Pick Agno if agno adds value when you want a batteries-included agent with minimal boilerplate — especially for multi-modal agents or team orchestration. But each of its abstractions maps to a small piece of plain Python. If your agent is straightforward, writing it directly gives you full control with zero framework overhead. Agno is the right fit when the tradeoffs in its intro line up with how your team actually wants to work day-to-day; Vercel AI SDK would force you to translate.

Full Agnocomparison →

Pick Vercel AI SDK if

Pick Vercel AI SDK if vercel AI SDK is the right pick for TypeScript apps where the LLM is one piece of a bigger React app — you get streaming primitives, provider-portable tool calling, and useChat hooks all in one package. For a server-side agent or a learning exercise, the plain fetch version is simpler and shows you what's happening on the wire. Vercel AI SDK is the right fit when the tradeoffs in its intro line up with how your team actually wants to work day-to-day; Agno would force you to translate.

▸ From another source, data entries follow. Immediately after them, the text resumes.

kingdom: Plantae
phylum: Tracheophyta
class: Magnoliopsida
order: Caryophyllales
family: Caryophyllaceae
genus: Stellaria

Full Vercel AI SDKcomparison →

What both add

Both Agno and Vercel AI SDK pull in a class hierarchy and a dependency tree to wrap what is, at the core, an HTTP POST in a while loop. If your use case is straightforward — one provider, a handful of tools, a single agent — the framework cost may exceed the framework benefit. The lesson below shows the same pattern in ~60 lines without either dependency.

Or build your own in 60 lines

Both Agno and Vercel AI SDK implement the same 8 patterns. An agent is a function. Tools are a dict. The loop is a while loop. The whole thing composes in ~60 lines of Python.

No framework. No dependencies. No opinions. Just the code.